What is the difference between Fourier series and Fourier transformation?
The Fourier series is used to represent a periodic function by a discrete sum of complex exponentials, while the Fourier transform is then used to represent a general, nonperiodic function by a continuous superposition or integral of complex exponentials. The Fourier transform can be viewed as the limit of the Fourier series of a function with the period approaches to infinity, so the limits of integration change from one period to $(-\infty,\infty)$.
In a classical approach it would not be possible to use the Fourier transform for a periodic function which cannot be in $\mathbb{L}_1(-\infty,\infty)$. The use of generalized functions, however, frees us of that restriction and makes it possible to look at the Fourier transform of a periodic function. It can be shown that the Fourier series coefficients of a periodic function are sampled values of the Fourier transform of one period of the function.

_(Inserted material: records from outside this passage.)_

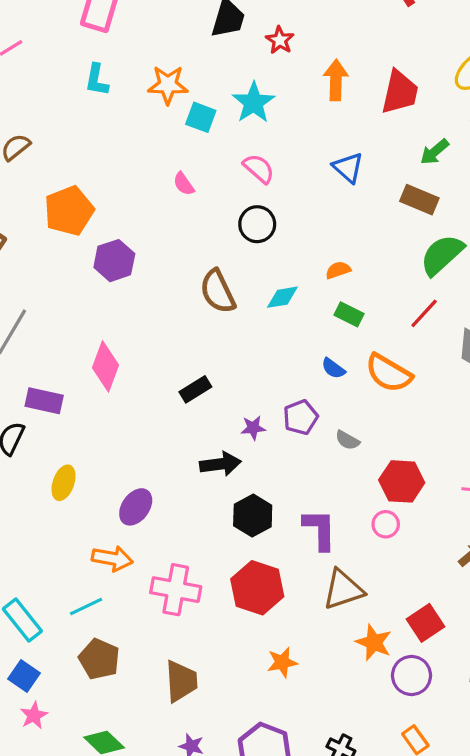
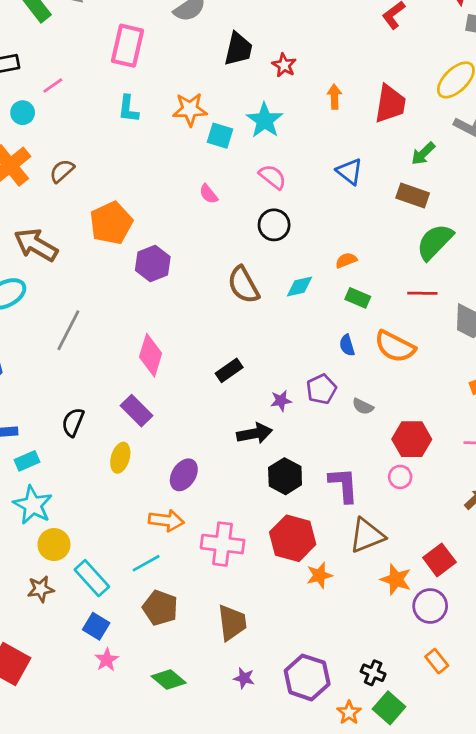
orange arrow: (336, 80) -> (334, 97), size x0.7
red line: (424, 313) -> (422, 293), turned 52
blue semicircle: (333, 368) -> (347, 345), turned 40
purple rectangle: (44, 401) -> (137, 411), moved, turned 36
orange star: (282, 662) -> (319, 575), moved

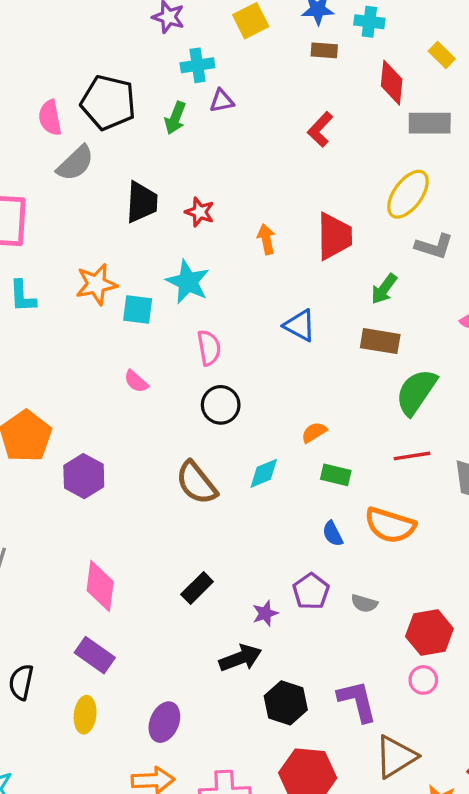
pink semicircle: (273, 177) -> (209, 348), turned 52

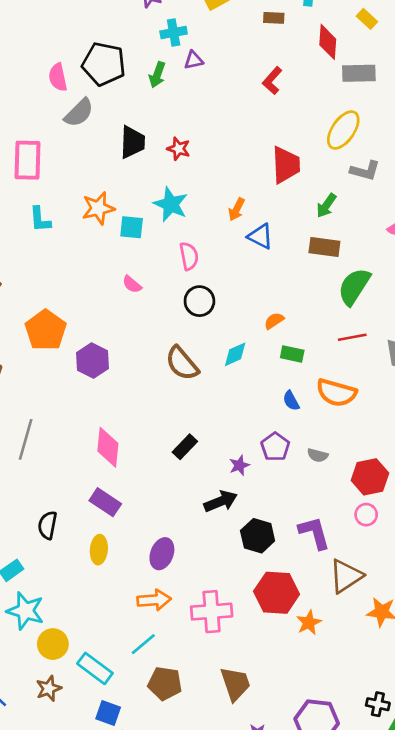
orange arrow: (266, 239) -> (237, 209), moved, turned -140

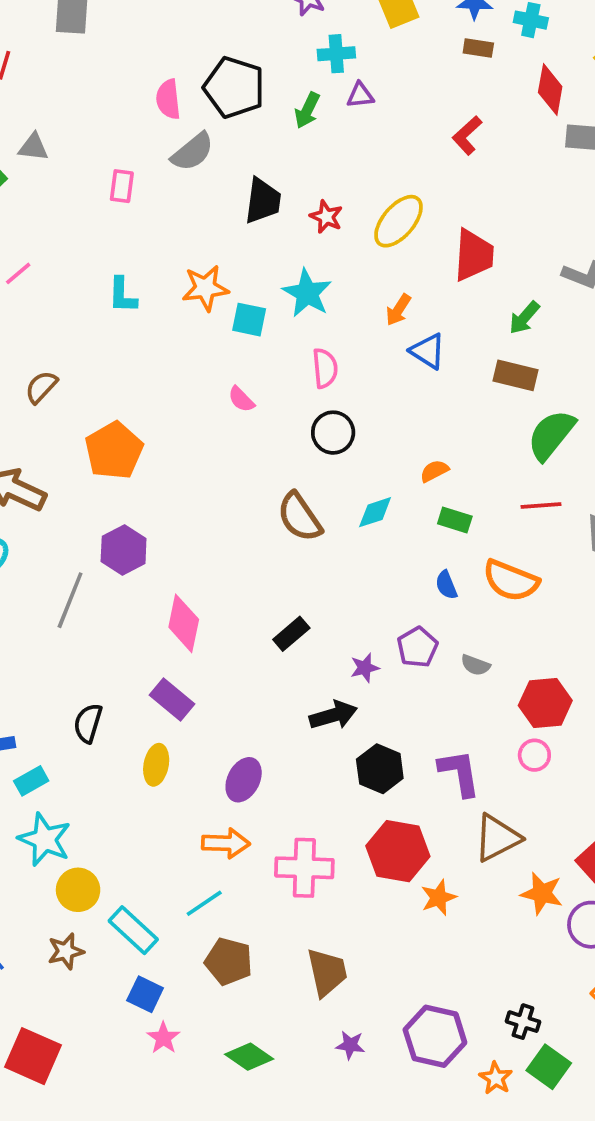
yellow ellipse: (343, 130) -> (398, 221), moved
pink rectangle: (27, 160) -> (122, 186), moved, size x0.6
purple hexagon: (93, 361) -> (124, 550), moved

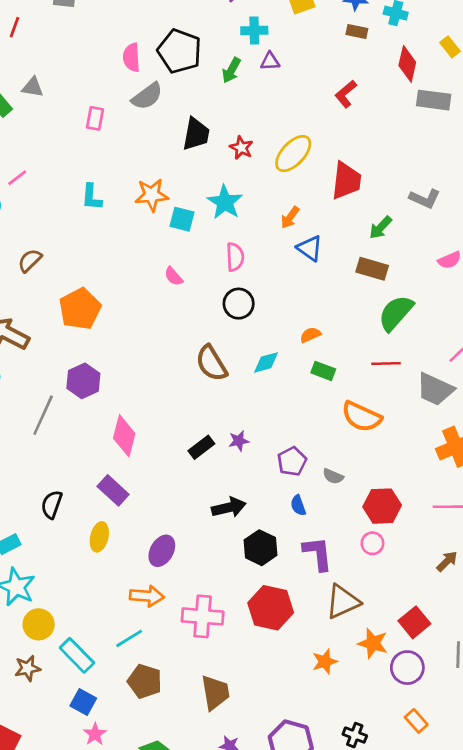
blue semicircle: (446, 585) -> (298, 505), moved
purple star: (365, 668) -> (239, 441), moved
orange star: (439, 898) -> (325, 661), moved

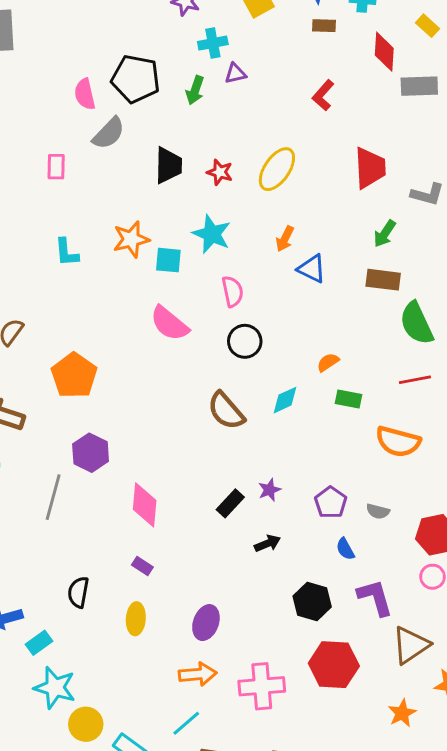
red trapezoid: (346, 181) -> (370, 168), moved
pink semicircle: (174, 276) -> (169, 324), size x1.8
green semicircle: (396, 313) -> (416, 323), turned -57
purple rectangle: (113, 490) -> (142, 566), size x0.6
black arrow: (229, 507) -> (268, 543), moved, size x0.7

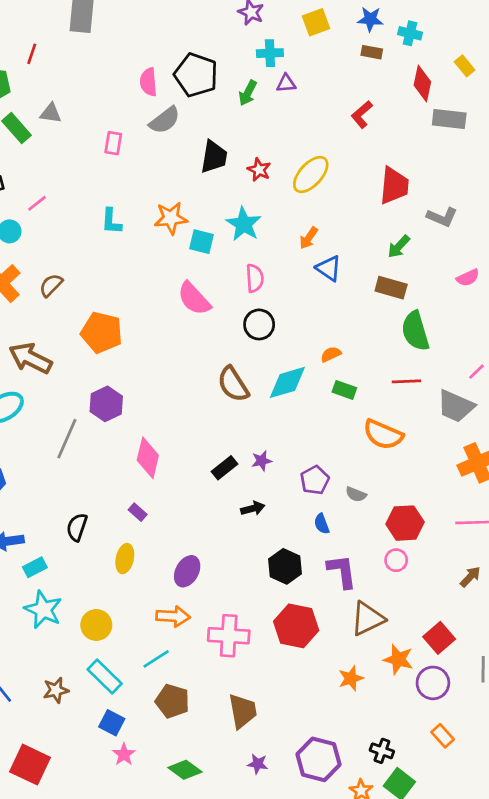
orange pentagon: (74, 375) -> (102, 332), turned -30
cyan diamond: (285, 400) -> (287, 382), size x1.5
yellow circle: (86, 724) -> (96, 625), moved

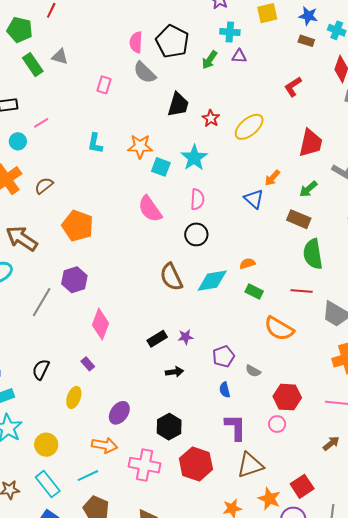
gray semicircle: (165, 120) -> (145, 72), turned 75
orange arrow: (309, 238) -> (272, 178), moved
black hexagon: (285, 566) -> (169, 427), moved

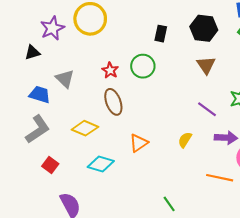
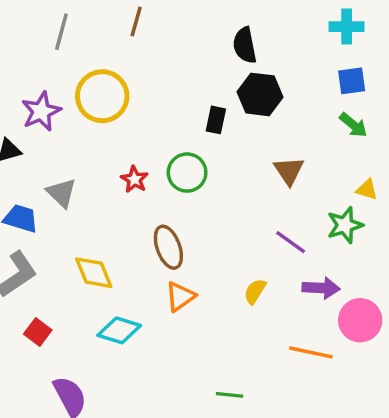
black hexagon: (204, 28) -> (260, 94), moved
brown ellipse: (113, 102) -> (168, 247), moved
yellow diamond: (85, 128) -> (94, 273), turned 45
green line: (169, 204) -> (229, 395), turned -49

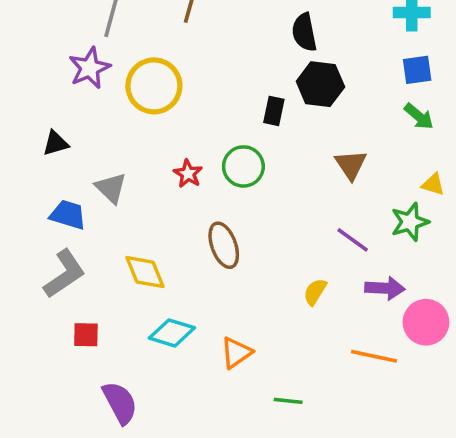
purple star: (41, 111) -> (89, 68), moved
orange triangle: (180, 296) -> (236, 353), moved
red square: (38, 332) -> (86, 335), turned -36

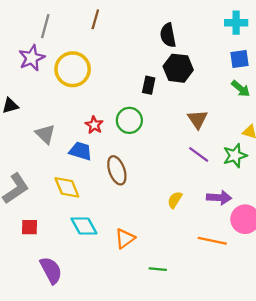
blue trapezoid: (68, 215) -> (81, 151), moved
purple line: (353, 240) -> (199, 154), moved
cyan diamond: (172, 333) -> (84, 226), turned 44

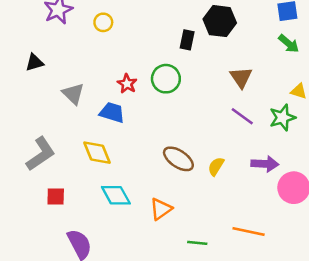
yellow circle: (73, 69) -> (103, 22), size x0.5
brown ellipse: (117, 170) -> (178, 159), moved, turned -36
orange line: (212, 241) -> (249, 232), moved

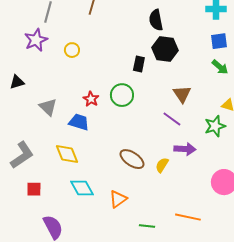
purple line: (242, 116) -> (172, 119), moved
purple arrow: (265, 164) -> (185, 149), moved

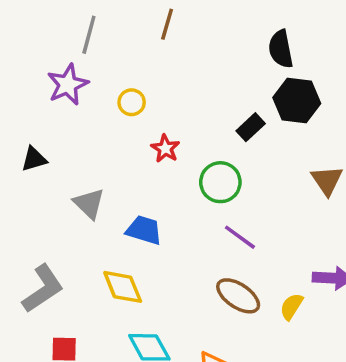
black rectangle: (139, 64) -> (251, 127), turned 35
red star: (91, 99) -> (165, 148), moved
purple line: (172, 119) -> (240, 237), moved

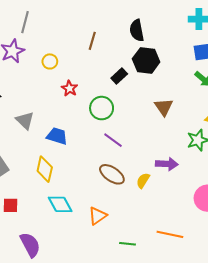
brown line: (167, 24) -> (92, 41), moved
yellow diamond: (123, 287) -> (45, 169), turned 35

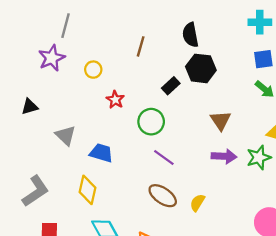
purple arrow: (167, 164) -> (224, 156), moved

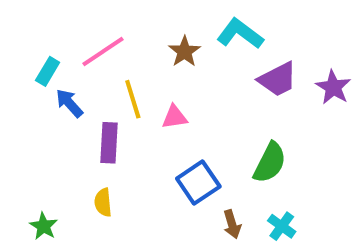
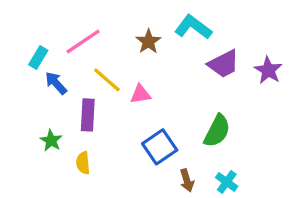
yellow line: (133, 99) -> (107, 80), turned -32
green star: (44, 226) -> (51, 140), moved

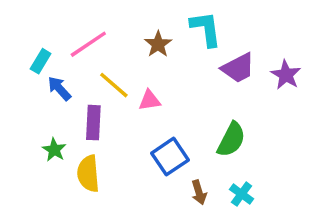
cyan L-shape: (193, 27) -> (206, 29), turned 45
yellow semicircle: (83, 163) -> (88, 174), size x1.5

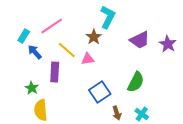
cyan L-shape: (206, 29) -> (108, 17), moved, turned 35
brown star: (158, 44) -> (94, 37), moved
yellow semicircle: (88, 174) -> (41, 110), moved

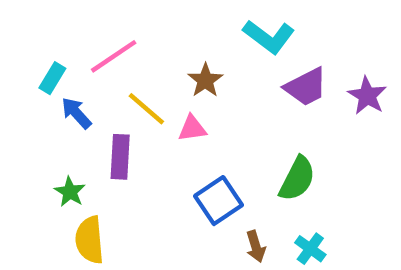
cyan L-shape: (108, 17) -> (269, 37), moved, turned 100

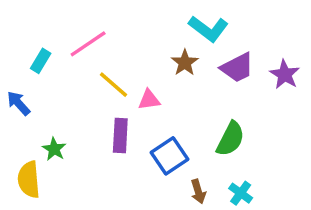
brown star: (205, 80) -> (185, 63), moved
blue arrow: (76, 113) -> (19, 103), moved
purple rectangle: (120, 157) -> (120, 135), moved
yellow semicircle: (90, 240) -> (29, 180), moved

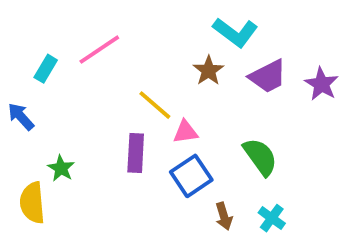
yellow line: (114, 85) -> (155, 105), moved
pink triangle: (149, 100) -> (186, 132), moved
green semicircle: (230, 139) -> (260, 157), turned -63

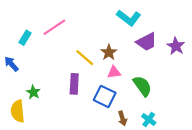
brown star: (208, 71) -> (109, 52), moved
pink triangle: (186, 132) -> (114, 72), moved
blue square: (191, 176) -> (105, 96), turned -30

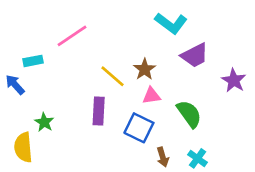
cyan rectangle: (25, 38) -> (33, 61), moved, turned 48
purple star: (176, 46) -> (234, 80), moved

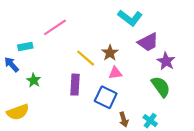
purple star: (234, 80) -> (166, 61), moved
green semicircle: (189, 114) -> (161, 87), moved
green star: (44, 122) -> (34, 80), moved
yellow semicircle: (23, 147) -> (18, 112), turned -105

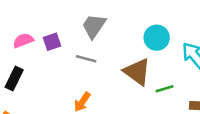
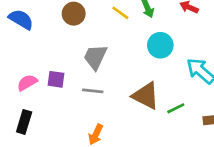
cyan circle: (157, 38) -> (160, 45), moved
purple square: (52, 42) -> (56, 79), turned 36

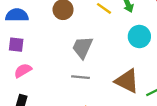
blue semicircle: (21, 19) -> (17, 15), turned -30
purple square: (56, 79) -> (16, 45), moved

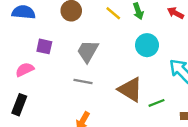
purple square: (16, 45) -> (44, 46), moved

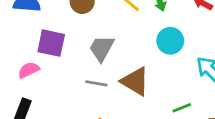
purple square: (44, 46) -> (51, 43), size x1.5
brown triangle: (130, 90) -> (135, 81), moved

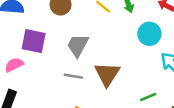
cyan circle: (170, 41) -> (149, 34), moved
brown triangle: (135, 81) -> (107, 74), turned 32

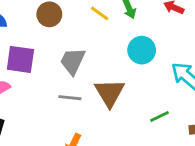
cyan circle: (149, 34) -> (142, 50), moved

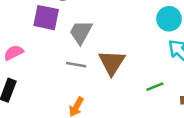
cyan circle: (142, 50) -> (169, 19), moved
purple square: (20, 59) -> (46, 18), moved

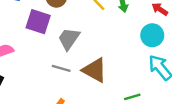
brown triangle: (112, 63) -> (95, 70), turned -40

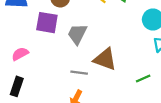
gray line: (61, 68) -> (79, 73), moved

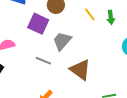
gray line: (79, 73) -> (43, 61), moved

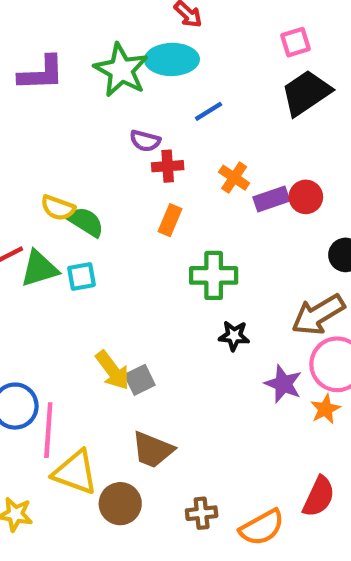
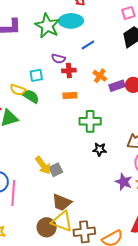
orange rectangle: (170, 220) -> (70, 96), turned 64
cyan square: (81, 276) -> (36, 75), moved
purple star: (283, 384) -> (124, 182), moved
yellow triangle: (75, 472) -> (62, 221), moved
brown cross: (202, 513) -> (84, 232), size x1.5

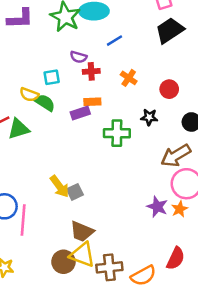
purple rectangle: (117, 86) -> (80, 113), moved
black star: (100, 149) -> (149, 117), moved

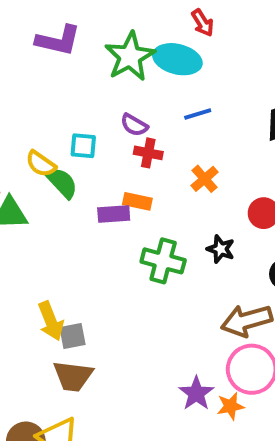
brown trapezoid: (82, 231) -> (73, 376), moved, turned -30

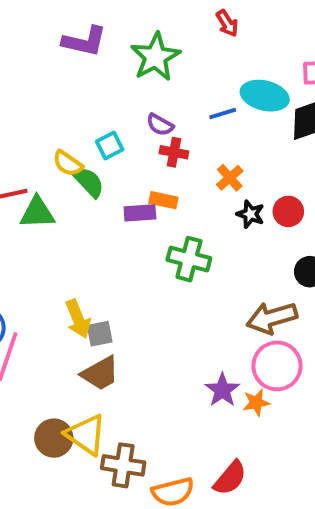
cyan ellipse: (177, 59) -> (265, 96), moved
cyan square: (83, 146) -> (110, 145), turned -32
black star: (221, 249) -> (250, 214), moved
brown trapezoid: (73, 376) -> (100, 373), turned -36

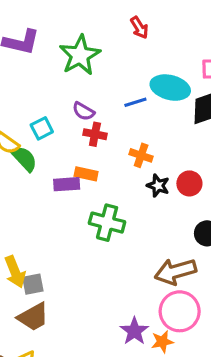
orange cross: (230, 178) -> (141, 155), turned -30

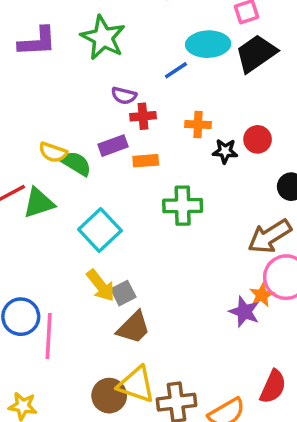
cyan square: (42, 128) -> (100, 230), moved, size x1.6
purple rectangle: (67, 184) -> (113, 146), moved
orange star: (162, 342) -> (262, 295), moved

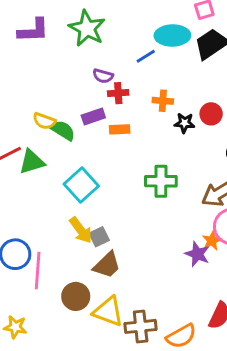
green cross: (183, 206) -> (161, 181), moved
brown circle: (109, 396) -> (76, 296), moved

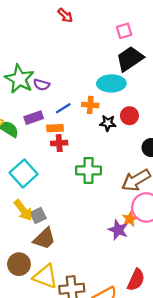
green star: (87, 28) -> (19, 79), moved
cyan ellipse: (172, 35) -> (111, 83), moved
blue line: (146, 56) -> (63, 108), moved
red cross: (118, 93) -> (59, 143), moved

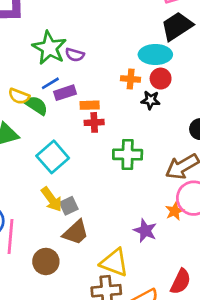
blue line: (63, 108) -> (50, 83), moved
red circle: (129, 116) -> (161, 79), moved
purple star: (118, 230) -> (145, 231), moved
yellow triangle: (45, 276) -> (114, 263), moved

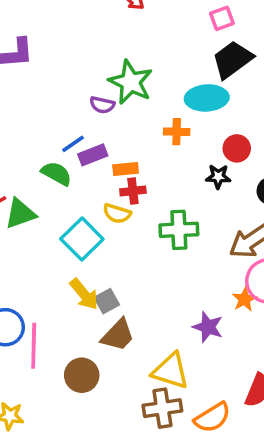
green star: (49, 48) -> (131, 82), moved
red circle: (161, 79) -> (237, 148), moved
yellow semicircle: (19, 96) -> (117, 213), moved
black star: (151, 100) -> (218, 177), moved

Fourier transform and Fourier series are two manifestations of a similar idea, namely, to write general functions as "superpositions" (whether integrals or sums) of some special class of functions. Exponentials $x\rightarrow e^{itx}$ (or, equivalently, expressing the same thing in sines and cosines via Euler's identity $e^{iy}=\cos y+i\sin y$) have the virtue that they are eigenfunctions for differentiation, that is, differentiation just multiplies them: ${d\over dx}e^{itx}=it\cdot e^{itx}$. This makes exponentials very convenient for solving differential equations, for example.
A periodic function provably can be expressed as a "discrete" superposition of exponentials, that is, a sum. A non-periodic, but decaying, function does not admit an expression as discrete superposition of exponentials, but only a continuous superposition, namely, the integral that shows up in Fourier inversion for Fourier transforms.
In both case, there are several technical points that must be addressed, somewhat different in the two situations, but the issues are very similar in spirit.
Fourier transform is used to transform periodic and non-periodic signals from time domain to frequency domain. It can also transform Fourier series into the frequency domain, as Fourier series is nothing but a simplified form of time domain periodic function.
Fourier series
Periodic function => converts into a discrete exponential or sine and cosine function.
Non-periodic function => not applicable
Fourier transform
Periodic function => converts its Fourier series in the frequency domain.
non-Periodic function => converts it into continuous frequency domain.